◆ Exercise details: Filter the entries, keeping every line with the string "LIST".

◆ Stored records:
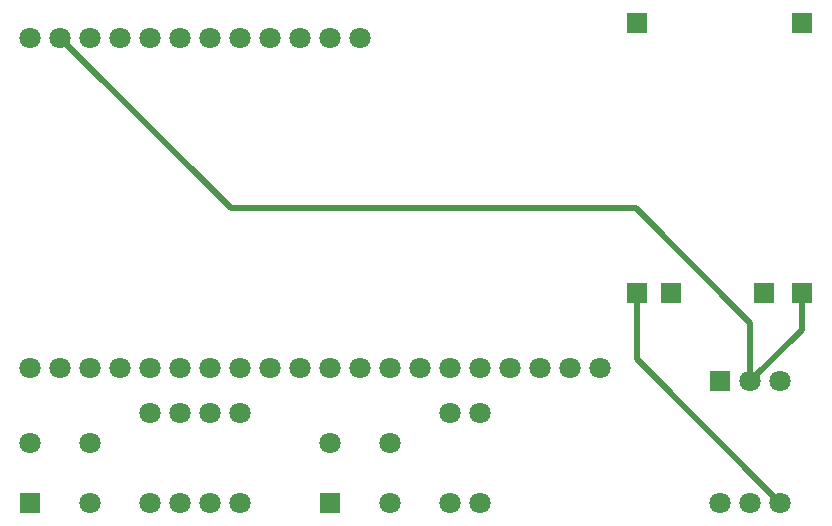
<source format=gtl>
%TF.GenerationSoftware,KiCad,Pcbnew,9.0.0*%
%TF.CreationDate,2025-03-26T13:51:14-07:00*%
%TF.ProjectId,tag_v2,7461675f-7632-42e6-9b69-6361645f7063,v0.4*%
%TF.SameCoordinates,Original*%
%TF.FileFunction,Copper,L1,Top*%
%TF.FilePolarity,Positive*%
%FSLAX46Y46*%
G04 Gerber Fmt 4.6, Leading zero omitted, Abs format (unit mm)*
G04 Created by KiCad (PCBNEW 9.0.0) date 2025-03-26 13:51:14*
%MOMM*%
%LPD*%
G01*
G04 APERTURE LIST*
%TA.AperFunction,ComponentPad*%
%ADD10C,1.800000*%
%TD*%
%TA.AperFunction,ComponentPad*%
%ADD11R,1.800000X1.800000*%
%TD*%
%TA.AperFunction,Conductor*%
%ADD12C,0.500000*%
%TD*%
G04 APERTURE END LIST*
D10*
%TO.P,ESP32_UWB1,1,3V3*%
%TO.N,Net-(ESP32_UWB1-3V3)*%
X115570000Y-111760000D03*
%TO.P,ESP32_UWB1,2,GND*%
%TO.N,unconnected-(ESP32_UWB1-GND-Pad2)*%
X118110000Y-111760000D03*
%TO.P,ESP32_UWB1,3,RST*%
%TO.N,unconnected-(ESP32_UWB1-RST-Pad3)*%
X120650000Y-111760000D03*
%TO.P,ESP32_UWB1,4,GND*%
%TO.N,unconnected-(ESP32_UWB1-GND-Pad4)*%
X123190000Y-111760000D03*
%TO.P,ESP32_UWB1,5,IO2*%
%TO.N,Net-(ESP32_UWB1-IO2)*%
X125730000Y-111760000D03*
%TO.P,ESP32_UWB1,6,IO12*%
%TO.N,Net-(ESP32_UWB1-IO12)*%
X128270000Y-111760000D03*
%TO.P,ESP32_UWB1,7,IO13*%
%TO.N,Net-(ESP32_UWB1-IO13)*%
X130810000Y-111760000D03*
%TO.P,ESP32_UWB1,8,IO14*%
%TO.N,Net-(ESP32_UWB1-IO14)*%
X133350000Y-111760000D03*
%TO.P,ESP32_UWB1,9,IO15*%
%TO.N,unconnected-(ESP32_UWB1-IO15-Pad9)*%
X135890000Y-111760000D03*
%TO.P,ESP32_UWB1,10,IO18*%
%TO.N,unconnected-(ESP32_UWB1-IO18-Pad10)*%
X138430000Y-111760000D03*
%TO.P,ESP32_UWB1,11,IO19*%
%TO.N,unconnected-(ESP32_UWB1-IO19-Pad11)*%
X140970000Y-111760000D03*
%TO.P,ESP32_UWB1,12,IO25*%
%TO.N,unconnected-(ESP32_UWB1-IO25-Pad12)*%
X143510000Y-111760000D03*
%TO.P,ESP32_UWB1,13,IO26*%
%TO.N,unconnected-(ESP32_UWB1-IO26-Pad13)*%
X146050000Y-111760000D03*
%TO.P,ESP32_UWB1,14,IO27*%
%TO.N,unconnected-(ESP32_UWB1-IO27-Pad14)*%
X148590000Y-111760000D03*
%TO.P,ESP32_UWB1,15,IO32*%
%TO.N,Net-(ESP32_UWB1-IO32)*%
X151130000Y-111760000D03*
%TO.P,ESP32_UWB1,16,IO33*%
%TO.N,unconnected-(ESP32_UWB1-IO33-Pad16)*%
X153670000Y-111760000D03*
%TO.P,ESP32_UWB1,17,IO34*%
%TO.N,unconnected-(ESP32_UWB1-IO34-Pad17)*%
X156210000Y-111760000D03*
%TO.P,ESP32_UWB1,18,IO35*%
%TO.N,unconnected-(ESP32_UWB1-IO35-Pad18)*%
X158750000Y-111760000D03*
%TO.P,ESP32_UWB1,19,IO36*%
%TO.N,unconnected-(ESP32_UWB1-IO36-Pad19)*%
X161290000Y-111760000D03*
%TO.P,ESP32_UWB1,20,IO39*%
%TO.N,unconnected-(ESP32_UWB1-IO39-Pad20)*%
X163830000Y-111760000D03*
%TO.P,ESP32_UWB1,21,5V0*%
%TO.N,Net-(5V_DC_DC_Converter1-OUT)*%
X115570000Y-83820000D03*
%TO.P,ESP32_UWB1,22,GND*%
%TO.N,Net-(5V_DC_DC_Converter1-GND)*%
X118110000Y-83820000D03*
%TO.P,ESP32_UWB1,23,IO3*%
%TO.N,unconnected-(ESP32_UWB1-IO3-Pad23)*%
X120650000Y-83820000D03*
%TO.P,ESP32_UWB1,24,IO1*%
%TO.N,unconnected-(ESP32_UWB1-IO1-Pad24)*%
X123190000Y-83820000D03*
%TO.P,ESP32_UWB1,25,IO0*%
%TO.N,unconnected-(ESP32_UWB1-IO0-Pad25)*%
X125730000Y-83820000D03*
%TO.P,ESP32_UWB1,26,IO4*%
%TO.N,unconnected-(ESP32_UWB1-IO4-Pad26)*%
X128270000Y-83820000D03*
%TO.P,ESP32_UWB1,27,IO5*%
%TO.N,unconnected-(ESP32_UWB1-IO5-Pad27)*%
X130810000Y-83820000D03*
%TO.P,ESP32_UWB1,28,IO16*%
%TO.N,unconnected-(ESP32_UWB1-IO16-Pad28)*%
X133350000Y-83820000D03*
%TO.P,ESP32_UWB1,29,IO17*%
%TO.N,unconnected-(ESP32_UWB1-IO17-Pad29)*%
X135890000Y-83820000D03*
%TO.P,ESP32_UWB1,30,IO21*%
%TO.N,unconnected-(ESP32_UWB1-IO21-Pad30)*%
X138430000Y-83820000D03*
%TO.P,ESP32_UWB1,31,IO22*%
%TO.N,unconnected-(ESP32_UWB1-IO22-Pad31)*%
X140970000Y-83820000D03*
%TO.P,ESP32_UWB1,32,IO23*%
%TO.N,unconnected-(ESP32_UWB1-IO23-Pad32)*%
X143510000Y-83820000D03*
%TD*%
%TO.P,R1,1*%
%TO.N,Net-(RGB_LED_SQUARE1-R)*%
X125730000Y-123190000D03*
%TO.P,R1,2*%
%TO.N,Net-(ESP32_UWB1-IO2)*%
X125730000Y-115570000D03*
%TD*%
%TO.P,R2,1*%
%TO.N,Net-(RGB_LED_SQUARE1-G)*%
X128270000Y-123190000D03*
%TO.P,R2,2*%
%TO.N,Net-(ESP32_UWB1-IO12)*%
X128270000Y-115570000D03*
%TD*%
%TO.P,R4,1*%
%TO.N,Net-(RGB_LED_SQUARE2-G)*%
X133350000Y-123190000D03*
%TO.P,R4,2*%
%TO.N,Net-(ESP32_UWB1-IO14)*%
X133350000Y-115570000D03*
%TD*%
%TO.P,R3,1*%
%TO.N,Net-(RGB_LED_SQUARE2-R)*%
X130810000Y-123190000D03*
%TO.P,R3,2*%
%TO.N,Net-(ESP32_UWB1-IO13)*%
X130810000Y-115570000D03*
%TD*%
%TO.P,R6,1*%
%TO.N,Net-(5V_DC_DC_Converter1-GND)*%
X151130000Y-123190000D03*
%TO.P,R6,2*%
%TO.N,Net-(ESP32_UWB1-IO32)*%
X151130000Y-115570000D03*
%TD*%
%TO.P,ON_OFF_SWITCH1,1*%
%TO.N,unconnected-(ON_OFF_SWITCH1-Pad1)*%
X173990000Y-123190000D03*
%TO.P,ON_OFF_SWITCH1,2*%
%TO.N,Net-(5V_DC_DC_Converter1-IN)*%
X176530000Y-123190000D03*
%TO.P,ON_OFF_SWITCH1,3*%
%TO.N,Net-(Battery_Charger1-OUT+)*%
X179070000Y-123190000D03*
%TD*%
D11*
%TO.P,RGB_LED_SQUARE1,1,VCC*%
%TO.N,Net-(ESP32_UWB1-3V3)*%
X115570000Y-123190000D03*
D10*
%TO.P,RGB_LED_SQUARE1,2,R*%
%TO.N,Net-(RGB_LED_SQUARE1-R)*%
X115570000Y-118110000D03*
%TO.P,RGB_LED_SQUARE1,3,G*%
%TO.N,Net-(RGB_LED_SQUARE1-G)*%
X120650000Y-118110000D03*
%TO.P,RGB_LED_SQUARE1,4,B*%
%TO.N,unconnected-(RGB_LED_SQUARE1-B-Pad4)*%
X120650000Y-123190000D03*
%TD*%
%TO.P,R5,1*%
%TO.N,Net-(5V_DC_DC_Converter1-IN)*%
X153670000Y-123190000D03*
%TO.P,R5,2*%
%TO.N,Net-(ESP32_UWB1-IO32)*%
X153670000Y-115570000D03*
%TD*%
D11*
%TO.P,RGB_LED_SQUARE2,1,VCC*%
%TO.N,Net-(ESP32_UWB1-3V3)*%
X140970000Y-123190000D03*
D10*
%TO.P,RGB_LED_SQUARE2,2,R*%
%TO.N,Net-(RGB_LED_SQUARE2-R)*%
X140970000Y-118110000D03*
%TO.P,RGB_LED_SQUARE2,3,G*%
%TO.N,Net-(RGB_LED_SQUARE2-G)*%
X146050000Y-118110000D03*
%TO.P,RGB_LED_SQUARE2,4,B*%
%TO.N,unconnected-(RGB_LED_SQUARE2-B-Pad4)*%
X146050000Y-123190000D03*
%TD*%
D11*
%TO.P,5V_DC_DC_Converter1,1,IN*%
%TO.N,Net-(5V_DC_DC_Converter1-IN)*%
X173990000Y-112900000D03*
D10*
%TO.P,5V_DC_DC_Converter1,2,GND*%
%TO.N,Net-(5V_DC_DC_Converter1-GND)*%
X176530000Y-112900000D03*
%TO.P,5V_DC_DC_Converter1,3,OUT*%
%TO.N,Net-(5V_DC_DC_Converter1-OUT)*%
X179070000Y-112900000D03*
%TD*%
D11*
%TO.P,Battery_Charger1,1,+*%
%TO.N,unconnected-(Battery_Charger1-+-Pad1)*%
X166905000Y-82550000D03*
%TO.P,Battery_Charger1,2,-*%
%TO.N,unconnected-(Battery_Charger1---Pad2)*%
X180875000Y-82550000D03*
%TO.P,Battery_Charger1,3,OUT+*%
%TO.N,Net-(Battery_Charger1-OUT+)*%
X166905000Y-105410000D03*
%TO.P,Battery_Charger1,4,B+*%
%TO.N,unconnected-(Battery_Charger1-B+-Pad4)*%
X169805000Y-105410000D03*
%TO.P,Battery_Charger1,5,B-*%
%TO.N,unconnected-(Battery_Charger1-B--Pad5)*%
X177675000Y-105410000D03*
%TO.P,Battery_Charger1,6,OUT-*%
%TO.N,Net-(5V_DC_DC_Converter1-GND)*%
X180875000Y-105410000D03*
%TD*%
D12*
%TO.N,Net-(Battery_Charger1-OUT+)*%
X179070000Y-123190000D02*
X166905000Y-111025000D01*
X166905000Y-111025000D02*
X166905000Y-105410000D01*
%TO.N,Net-(5V_DC_DC_Converter1-GND)*%
X176530000Y-107950000D02*
X166823738Y-98243738D01*
X176530000Y-112900000D02*
X176530000Y-107950000D01*
X180875000Y-105410000D02*
X180875000Y-108555000D01*
X132533738Y-98243738D02*
X118110000Y-83820000D01*
X166823738Y-98243738D02*
X132533738Y-98243738D01*
X180875000Y-108555000D02*
X176530000Y-112900000D01*
%TD*%
M02*

</source>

◆ Output of the exercise:
G04 APERTURE LIST*
G04 APERTURE END LIST*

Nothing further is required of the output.